Iverd came to Erie, Pennsylvania, in September 1921 directly from the U.S. Army. In the army, he was an instructor at the Walter Reed Hospital in Washington, D.C., where he was located between August 1919 and July 1921. In the summer of 1921 he was hired as an art instructor at the Erie school district assigned to Academy High School. He is remembered fondly as an art instructor among his many successful students: Joseph Plavcan, Wilbur Adams, Robert Joy, Andrew H. Hintenach, Lester Roesner, and Harry Simpson. When he was at Academy High, he sent many Erie students to the Academy of Fine Arts at Philadelphia. At one time, there were six of his students out of one hundred there.

He gave his time to the art classes until 1930, when his commercial work became too heavy. In his career he designed a series of four calendars and completed work for the Erie Lithograph Co., and for the U.S. Lithograph Co. in Brooklyn. Iverd was nationally known for covers he painted for the Saturday Evening Post, McCall's, Ladies Home Journal, and The American Magazine. He also made several paintings for the Dorrance Co. (owners of Campbell's Soup), Successful Farming, Christian Herald, The Rotarian, Monarch Foods, Winchester Western Company, Pure Oil Cooperation, Iodent Toothpaste and the Buffalo Evening News.

== Legacy ==

He used Erie children as models for his work. Ericson remained in Erie and did not move to a Metropolitan area because he was assured of securing child models that had the "glow of sunshine in them".

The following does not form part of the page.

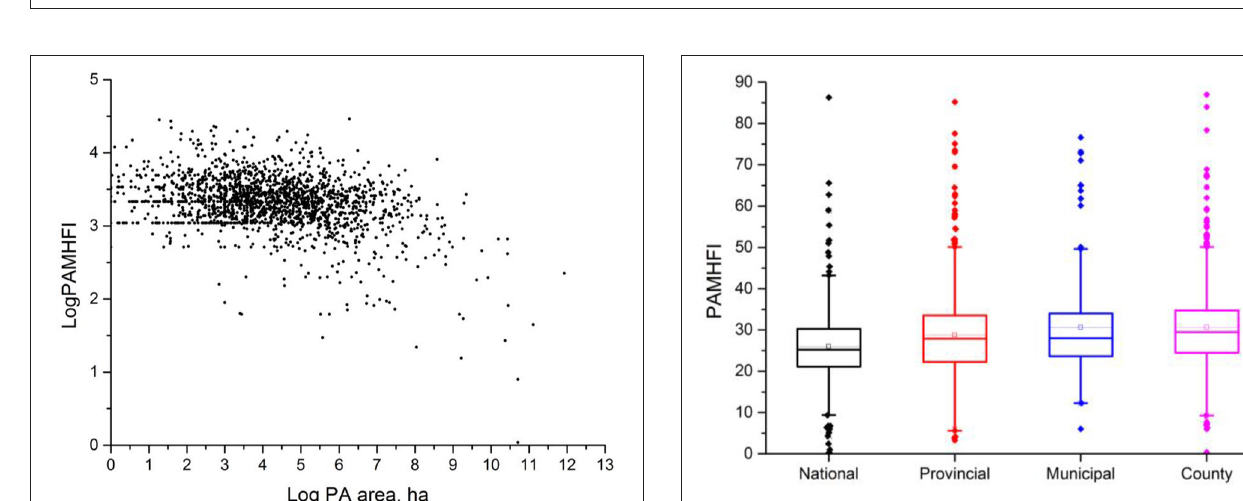
wilderness reserves are significantly lower ( p < 0.001) than for all other PA categories combined ( Figure 4 ). Forest reserves under national governance are significantly ( p < 0.001) more pristine than those at lower governance levels ( Figure 4 ), with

As an illustrator, he shared an important accomplishment alongside artists as Grant Wood, Frederic Remington, Norman Wyeth, Andrew Wyeth, and Norman Rockwell. They all had in common that they sold paintings to the Curtis Publishing Company that were used for covers on the Saturday Evening Post. He produced 29 covers for the Saturday Evening Post between 1926 and his death in 1936.

Many Erie children who posed for Ericson appeared on the cover of magazines, calendars, and advertisements. He had a niche for capturing the joys and wholesomeness of boyhood, and children were the subjects of many of his paintings.

In 1930, George and Lillian Ericson purchased a plot in the Glenwood neighborhood of Erie, where he personally designed and had built a large house with five bedrooms, two and a half bathrooms, two fireplaces, three chimneys, and many interesting features. The oak beams in the living room ceiling were imported from Canada, and the walls were plastered in the French style, which Ericson personally demonstrated to the craftsmen building his house. The wooden doors inside the house are interesting and unusually shaped: no two are identical. One year after Ericson's sudden death in 1936, Mrs. Lillian Ericson sold the house to Richard and Katherine Yates, and it has since changed hands six more times. In 2002, it underwent a major renovation and refurbishing, and much of the original look was restored. Two of the Iverd paintings are still hanging in the house today, including "Fall" above the living room fireplace and one of his "Saturday Evening Post" covers above the studio fireplace in the room he used for paintings.

In Erie there is a mural by Ericson in the Zem Zem Children's Hospital, and a large collection of his work is at the Erie School Board at the Erie History Center.